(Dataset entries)
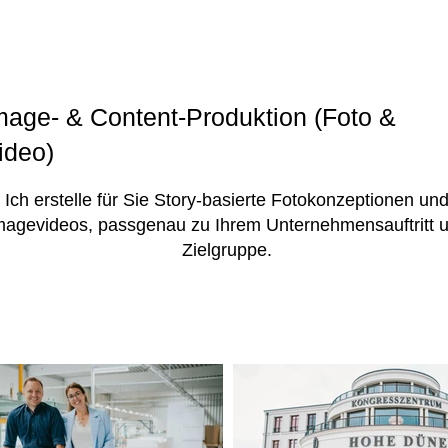
mage- & Content-Produktion (Foto &
ideo)
Ich erstelle für Sie Story-basierte Fotokonzeptionen un
magevideos, passgenau zu Ihrem Unternehmensauftritt 
Zielgruppe.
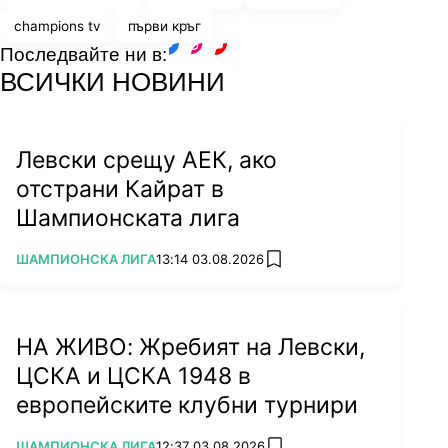
champions tv
първи кръг
Последвайте ни в:
facebook
instagram
youtube
ВСИЧКИ НОВИНИ
Левски срещу АЕК, ако
отстрани Кайрат в
Шампионската лига
ПОВЕЧЕ ОТ
ШАМПИОНСКА ЛИГА
13:14 03.08.2026
add favorites
НА ЖИВО: Жребият на Левски,
ЦСКА и ЦСКА 1948 в
европейските клубни турнири
ПОВЕЧЕ ОТ
ШАМПИОНСКА ЛИГА
12:37 03.08.2026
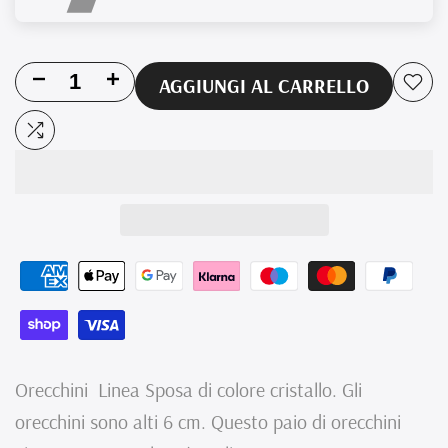
Riduci
Aumenta
AGGIUNGI AL CARRELLO
Aggi
la
la
alla
Aggiungi
quantità
quantità
lista
al
per
per
dei
confronto
Orecchini
Orecchini
desi
cristalli
cristalli
e
e
perle
perle
Orecchini Linea Sposa di colore cristallo. Gli
Swarovski
Swarovski
orecchini sono alti 6 cm. Questo paio di orecchini
Meghan
Meghan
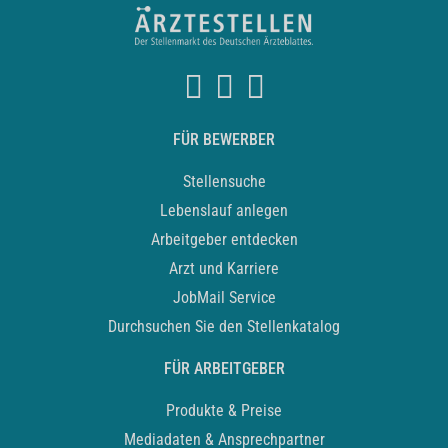
FÜR BEWERBER
Stellensuche
Lebenslauf anlegen
Arbeitgeber entdecken
Arzt und Karriere
JobMail Service
Durchsuchen Sie den Stellenkatalog
FÜR ARBEITGEBER
Produkte & Preise
Mediadaten & Ansprechpartner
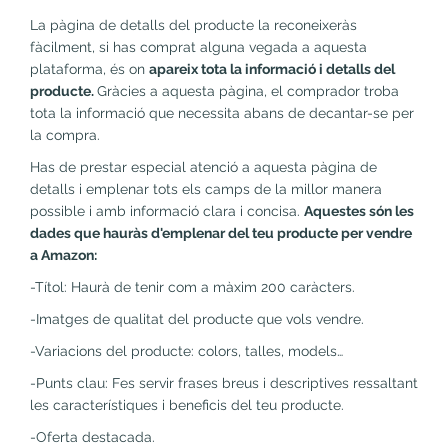
La pàgina de detalls del producte la reconeixeràs
fàcilment, si has comprat alguna vegada a aquesta
plataforma, és on
apareix tota la informació i detalls del
producte.
Gràcies a aquesta pàgina, el comprador troba
tota la informació que necessita abans de decantar-se per
la compra.
Has de prestar especial atenció a aquesta pàgina de
detalls i emplenar tots els camps de la millor manera
possible i amb informació clara i concisa.
Aquestes són les
dades que hauràs d'emplenar del teu producte per vendre
a Amazon:
-Títol: Haurà de tenir com a màxim 200 caràcters.
-Imatges de qualitat del producte que vols vendre.
-Variacions del producte: colors, talles, models…
-Punts clau: Fes servir frases breus i descriptives ressaltant
les característiques i beneficis del teu producte.
-Oferta destacada.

TASK DESCRIPTION = Give again, exactly, the lines starting at the first entry above and ending at the line with "apareix tota la informació i detalls del"; please leave pictures out.

REPLY =
mage- & Content-Produktion (Foto &
ideo)
Ich erstelle für Sie Story-basierte Fotokonzeptionen un
magevideos, passgenau zu Ihrem Unternehmensauftritt 
Zielgruppe.
champions tv
първи кръг
Последвайте ни в:
facebook
instagram
youtube
ВСИЧКИ НОВИНИ
Левски срещу АЕК, ако
отстрани Кайрат в
Шампионската лига
ПОВЕЧЕ ОТ
ШАМПИОНСКА ЛИГА
13:14 03.08.2026
add favorites
НА ЖИВО: Жребият на Левски,
ЦСКА и ЦСКА 1948 в
европейските клубни турнири
ПОВЕЧЕ ОТ
ШАМПИОНСКА ЛИГА
12:37 03.08.2026
Riduci
Aumenta
AGGIUNGI AL CARRELLO
Aggi
la
la
alla
Aggiungi
quantità
quantità
lista
al
per
per
dei
confronto
Orecchini
Orecchini
desi
cristalli
cristalli
e
e
perle
perle
Orecchini Linea Sposa di colore cristallo. Gli
Swarovski
Swarovski
orecchini sono alti 6 cm. Questo paio di orecchini
Meghan
Meghan
FÜR BEWERBER
Stellensuche
Lebenslauf anlegen
Arbeitgeber entdecken
Arzt und Karriere
JobMail Service
Durchsuchen Sie den Stellenkatalog
FÜR ARBEITGEBER
Produkte & Preise
Mediadaten & Ansprechpartner
La pàgina de detalls del producte la reconeixeràs
fàcilment, si has comprat alguna vegada a aquesta
plataforma, és on
apareix tota la informació i detalls del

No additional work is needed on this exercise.